**Assignment:** Could you give every line from the entries below as a numbered list, leaving out any blank lines?

[Extracted page text data]

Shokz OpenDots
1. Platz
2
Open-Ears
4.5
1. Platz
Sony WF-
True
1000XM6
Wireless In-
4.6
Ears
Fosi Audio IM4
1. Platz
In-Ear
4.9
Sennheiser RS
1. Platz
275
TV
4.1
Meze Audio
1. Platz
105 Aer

**Result of the exercise:**
1. Shokz OpenDots
2. 1. Platz
3. 2
4. Open-Ears
5. 4.5
6. 1. Platz
7. Sony WF-
8. True
9. 1000XM6
10. Wireless In-
11. 4.6
12. Ears
13. Fosi Audio IM4
14. 1. Platz
15. In-Ear
16. 4.9
17. Sennheiser RS
18. 1. Platz
19. 275
20. TV
21. 4.1
22. Meze Audio
23. 1. Platz
24. 105 Aer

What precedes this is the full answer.